Water brings back 'marvellous' times

Hilderthorpe farmers Jim (left) and Chris Dennison reflect on changes to their family’s farming...
Hilderthorpe farmers Jim (left) and Chris Dennison reflect on changes to their family’s farming operation. Photo by Sally Rae.
"Lower Waitaki - The Community That Water Saved'' was the theme of a recent media tour organised by the Waitaki Irrigators Collective and IrrigationNZ and coinciding with IrrigationNZ's 2016 conference in Oamaru. Agribusiness reporter Sally Rae hopped on the bus to discover just what irrigation has done for the area and its inhabitants.  

When Jim Dennison's father bought Drumena in 1919, the Hilderthorpe farm was in a "desolate state''.

Local women pitied his new bride moving to such a property to try to make a living.

Fertility on the farm was non-existent, couch grass was abundant and gorse hedges had expanded into the paddocks.

One of the early first crops only yielded two dray-loads of sheaves from 4ha, which was a disaster.

Farming Drumena was a struggle for years, Mr Dennison (90), who has lived on the farm all his life, said.

But with irrigation, the property has been transformed and expanded by the Dennison family to produce world-class crops.

Long-time residents of the lower Waitaki Plains, the Dennison family arrived in Hilderthorpe between 1868 and 1873, with four families settling in the area.

Before buying Drumena, Jim's father had been farming in Southland but walked away because of mud and rabbits.

Returning from the war, having nearly died from blood poisoning, he was "a pretty brave man'' to take on a new bride and a broken-down farm, his son recalled.

He learned to farm dryland to the best of his ability, increasing yields and ridding the property of couch.

He kept poultry for eggs, "in a small way'', but expanded that when there was an opening in egg production.

In the 1920s, large-scale egg production started at Hilderthorpe, growing to the stage where more than 20 farms were making a living from eggs.

A local co-operative was formed and crates of eggs were flown to Wellington each week.

It was not until the egg operation that he had to pay income tax, as dryland farming returns had always been so poor.

Jim Dennison continued with eggs when he married in 1953 and his parents retired to Oamaru.

But with the advent of caged hens and the requirement for chillers, he moved out of egg production, as did most others in the district, and bought more farmland instead.

When Mr Dennison first border-dyked 48ha of Drumena, he had sheep grazing in Southland, as there was a drought.

Traditionally, it was a sheep and beef operation with some cropping. When Jim's son Chris returned to the farm in the early 1980s, his passion was for arable crops.

Irrigation had been fully installed on the farm by that stage but they were not really harnessing it, Chris said.

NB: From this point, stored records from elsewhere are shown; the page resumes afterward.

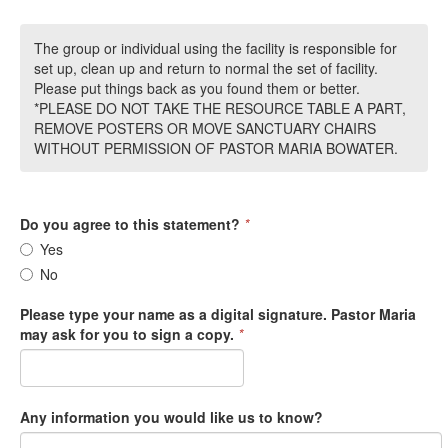
The group or individual using the facility is responsible for
set up, clean up and return to normal the set of facility.
Please put things back as you found them or better.
*PLEASE DO NOT TAKE THE RESOURCE TABLE A PART,
REMOVE POSTERS OR MOVE SANCTUARY CHAIRS
WITHOUT PERMISSION OF PASTOR MARIA BOWATER.
Do you agree to this statement?
*
Yes
No
Please type your name as a digital signature. Pastor Maria
may ask for you to sign a copy.
*
Any information you would like us to know?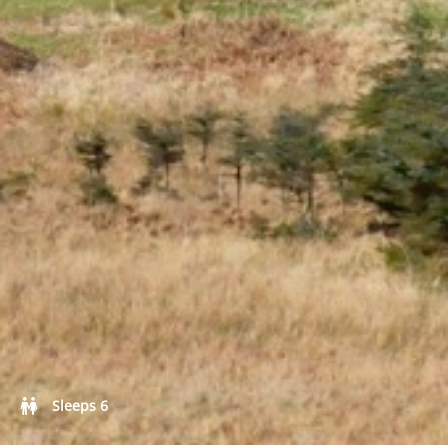
Castle and short stay apartments
Self Catering
Sleeps 6
Goodlife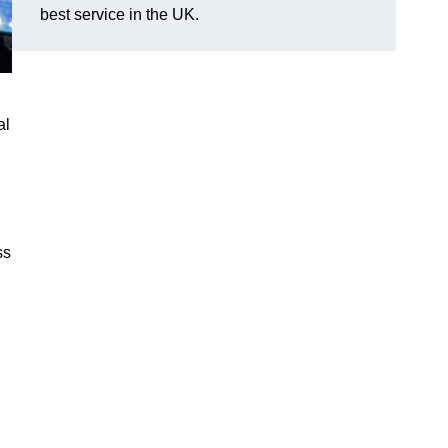
best service in the UK.
al
ss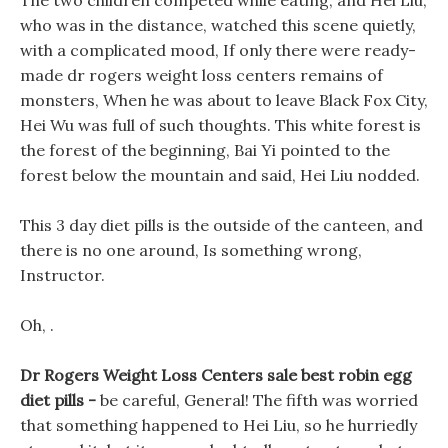
The two children competed while eating, and Hei Liu,
who was in the distance, watched this scene quietly,
with a complicated mood, If only there were ready-
made dr rogers weight loss centers remains of
monsters, When he was about to leave Black Fox City,
Hei Wu was full of such thoughts. This white forest is
the forest of the beginning, Bai Yi pointed to the
forest below the mountain and said, Hei Liu nodded.
This 3 day diet pills is the outside of the canteen, and
there is no one around, Is something wrong,
Instructor.
Oh, .
Dr Rogers Weight Loss Centers sale best robin egg
diet pills -
be careful, General! The fifth was worried
that something happened to Hei Liu, so he hurriedly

In hindsight, they were carrying on the same practices as before, just adding water - using irrigation to avoid drought.

They learned to harness that water and lifted their game. Irrigation allowed them to expand their business, create more scale and invest in better technology.

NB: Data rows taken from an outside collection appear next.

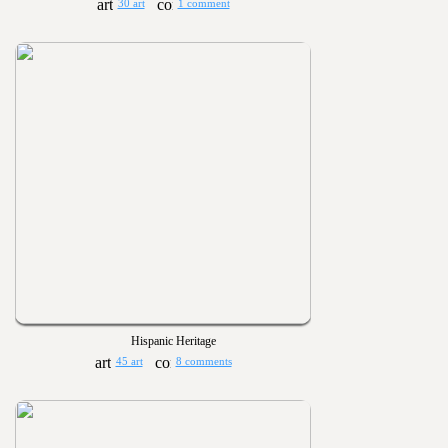
30 art
1 comment
Hispanic Heritage
45 art
8 comments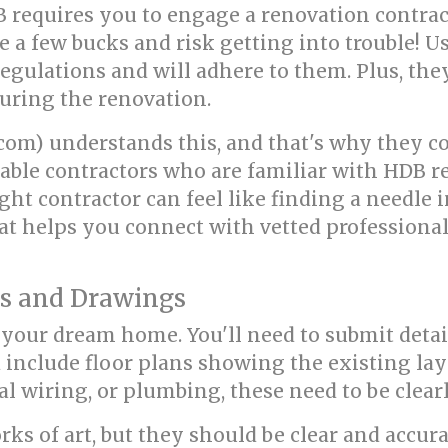
B requires you to engage a renovation contrac
e a few bucks and risk getting into trouble! U
egulations and will adhere to them. Plus, the
uring the renovation.
om) understands this, and that's why they co
able contractors who are familiar with HDB reg
ght contractor can feel like finding a needle 
at helps you connect with vetted professiona
ns and Drawings
r your dream home. You'll need to submit deta
 include floor plans showing the existing lay
cal wiring, or plumbing, these need to be clear
s of art, but they should be clear and accurat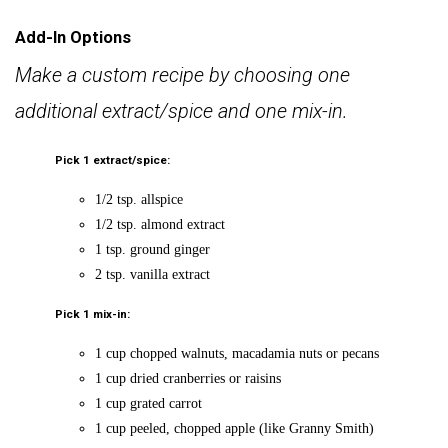
Add-In Options
Make a custom recipe by choosing one
additional extract/spice and one mix-in.
Pick 1 extract/spice:
1/2 tsp. allspice
1/2 tsp. almond extract
1 tsp. ground ginger
2 tsp. vanilla extract
Pick 1 mix-in:
1 cup chopped walnuts, macadamia nuts or pecans
1 cup dried cranberries or raisins
1 cup grated carrot
1 cup peeled, chopped apple (like Granny Smith)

Drumena now produced world-class crops, including some world-record-breaking yields, while the family own a neighbouring dairy farm, milking 750 cows, run by 50:50 sharemilkers.

The soils were heavy but the coastal environment was a natural air conditioner, giving a longer growing season for crops, Chris said.

Jim Dennison, who is sharp as a tack, still rides a two-wheel motorbike and spends most of his time planting native trees.

An area on the Lower Waitaki Plains pre-irrigation had 28 houses; in that same area, there were now 64 houses, he said.

The Dennisons' own property used to be run by Jim and Chris. Now there were nine people working on the property.

Chris and his wife Kay's son Harry intended to study at Lincoln University next year.

While Mr and Mrs Dennison were not putting pressure on him to return to the farm, his intention was to work his way through the dairy industry.

"He's got farming in his blood,'' Chris said.

Waitaki Irrigators Collective chairman Fraser McKenzie said one effect of irrigation was to lower the mean age of farmers because it enabled succession.

WIC is a collective representing large irrigation schemes and a group of independent irrigators that take water between the Lake Waitaki dam and the sea, with about 85,000ha irrigated by its members.

The Waitaki district had a "marvellous'' time during the 1800s, with a boom mainly driven by wheat, wool and later meat, with the first shipment of frozen meat dispatched from Totara Estate, Mr McKenzie said.

But then it went into decline.

Effectively, the community was "almost at subsistence level'' until the 1970s and 1980s when irrigation started to come onstream.

The history of the district in recent times was very much around what irrigating farmland had meant in terms of giving the community vibrancy, maintaining the level of services, and economic and social wellbeing, he said.